Satou Kenji, Yamamoto Kaoru
School of Knowledge Science, Japan Advanced Institute of Science and Technology.
In Silico Biol. 2005;5(1):67-79.
Since biomedical texts contain a wide variety of domain specific terms, building a large dictionary to perform term matching is of great relevance. However, due to the existence of null boundary between adjacent terms, this matching is not a trivial problem. Moreover, it is known that generative words cannot be comprehensively included in a dictionary because their possible variations are infinite. In this study, we report our approach to dictionary building and term matching in biomedical texts. Large amount of terms with/without part-of-speech (POS) and/or category information were gathered, and a completion program generated approximately 1.36 million term variants to avoid stemming problems when matching terms. The dictionary was stored in a relational database management system (RDBMS) for quick lookup, and used by a matching program. Since the matching operation is not restricted to a substring surrounded by space characters, we can avoid the problem of null boundaries.
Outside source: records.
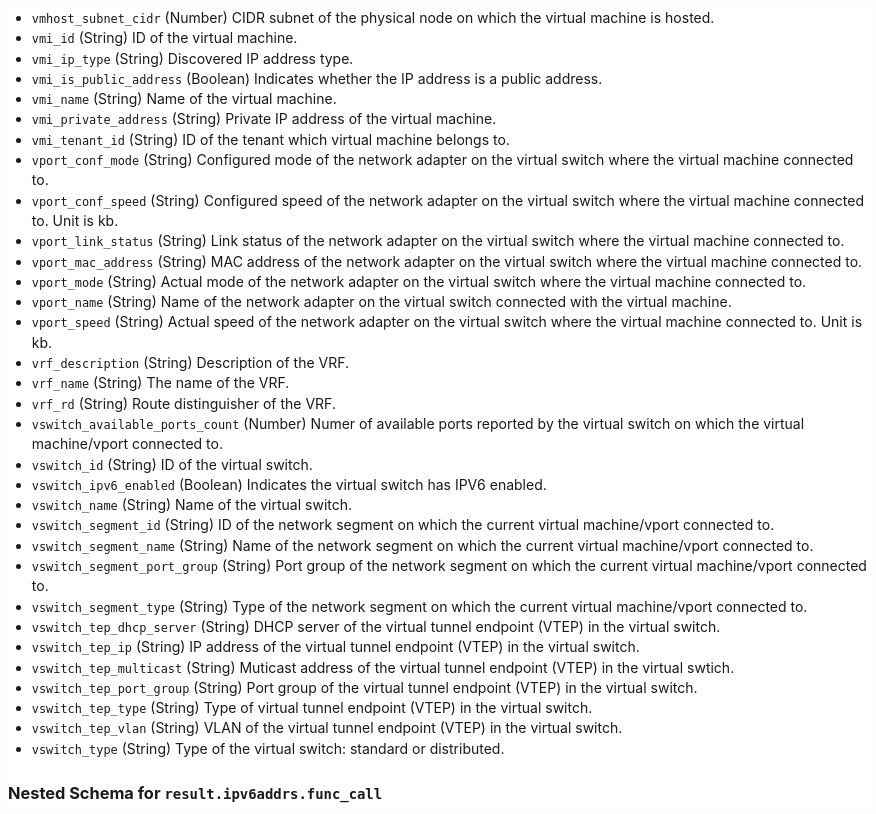 - `vmhost_subnet_cidr` (Number) CIDR subnet of the physical node on which the virtual machine is hosted.
- `vmi_id` (String) ID of the virtual machine.
- `vmi_ip_type` (String) Discovered IP address type.
- `vmi_is_public_address` (Boolean) Indicates whether the IP address is a public address.
- `vmi_name` (String) Name of the virtual machine.
- `vmi_private_address` (String) Private IP address of the virtual machine.
- `vmi_tenant_id` (String) ID of the tenant which virtual machine belongs to.
- `vport_conf_mode` (String) Configured mode of the network adapter on the virtual switch where the virtual machine connected to.
- `vport_conf_speed` (String) Configured speed of the network adapter on the virtual switch where the virtual machine connected to. Unit is kb.
- `vport_link_status` (String) Link status of the network adapter on the virtual switch where the virtual machine connected to.
- `vport_mac_address` (String) MAC address of the network adapter on the virtual switch where the virtual machine connected to.
- `vport_mode` (String) Actual mode of the network adapter on the virtual switch where the virtual machine connected to.
- `vport_name` (String) Name of the network adapter on the virtual switch connected with the virtual machine.
- `vport_speed` (String) Actual speed of the network adapter on the virtual switch where the virtual machine connected to. Unit is kb.
- `vrf_description` (String) Description of the VRF.
- `vrf_name` (String) The name of the VRF.
- `vrf_rd` (String) Route distinguisher of the VRF.
- `vswitch_available_ports_count` (Number) Numer of available ports reported by the virtual switch on which the virtual machine/vport connected to.
- `vswitch_id` (String) ID of the virtual switch.
- `vswitch_ipv6_enabled` (Boolean) Indicates the virtual switch has IPV6 enabled.
- `vswitch_name` (String) Name of the virtual switch.
- `vswitch_segment_id` (String) ID of the network segment on which the current virtual machine/vport connected to.
- `vswitch_segment_name` (String) Name of the network segment on which the current virtual machine/vport connected to.
- `vswitch_segment_port_group` (String) Port group of the network segment on which the current virtual machine/vport connected to.
- `vswitch_segment_type` (String) Type of the network segment on which the current virtual machine/vport connected to.
- `vswitch_tep_dhcp_server` (String) DHCP server of the virtual tunnel endpoint (VTEP) in the virtual switch.
- `vswitch_tep_ip` (String) IP address of the virtual tunnel endpoint (VTEP) in the virtual switch.
- `vswitch_tep_multicast` (String) Muticast address of the virtual tunnel endpoint (VTEP) in the virtual swtich.
- `vswitch_tep_port_group` (String) Port group of the virtual tunnel endpoint (VTEP) in the virtual switch.
- `vswitch_tep_type` (String) Type of virtual tunnel endpoint (VTEP) in the virtual switch.
- `vswitch_tep_vlan` (String) VLAN of the virtual tunnel endpoint (VTEP) in the virtual switch.
- `vswitch_type` (String) Type of the virtual switch: standard or distributed.


<a id="nestedatt--result--ipv6addrs--func_call"></a>
### Nested Schema for `result.ipv6addrs.func_call`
This feature is also useful for generative words. Experimental results on GENIA corpus are promising: nearly half of the possible terms were correctly recognized as a meaningful segment, and most of the remaining half could be correctly recognized by some post-processing process, like chunking and further decomposition. It should be remarked that although we have not used term cost, connectivity cost, or syntactic information, reasonable segmentation and dictionary lookup were performed in most cases.
由于生物医学文本包含各种各样的领域特定术语,构建一个大型词典来进行术语匹配具有重大意义。然而,由于相邻术语之间存在空边界,这种匹配并非易事。此外,众所周知,生成词无法被全面收录在词典中,因为它们的可能变体是无限的。在本研究中,我们报告了我们在生物医学文本中构建词典和进行术语匹配的方法。收集了大量带有/不带有词性(POS)和/或类别信息的术语,并且一个补全程序生成了大约136万个术语变体,以避免在匹配术语时出现词干提取问题。该词典存储在关系数据库管理系统(RDBMS)中以便快速查找,并由一个匹配程序使用。由于匹配操作不限于由空格字符包围的子串,我们可以避免空边界问题。此特性对于生成词也很有用。在GENIA语料库上的实验结果很有前景:近一半的可能术语被正确识别为有意义的片段,并且其余一半中的大多数可以通过一些后处理过程(如分块和进一步分解)被正确识别。应该指出的是,尽管我们没有使用术语成本、连接成本或句法信息,但在大多数情况下仍进行了合理的分割和词典查找。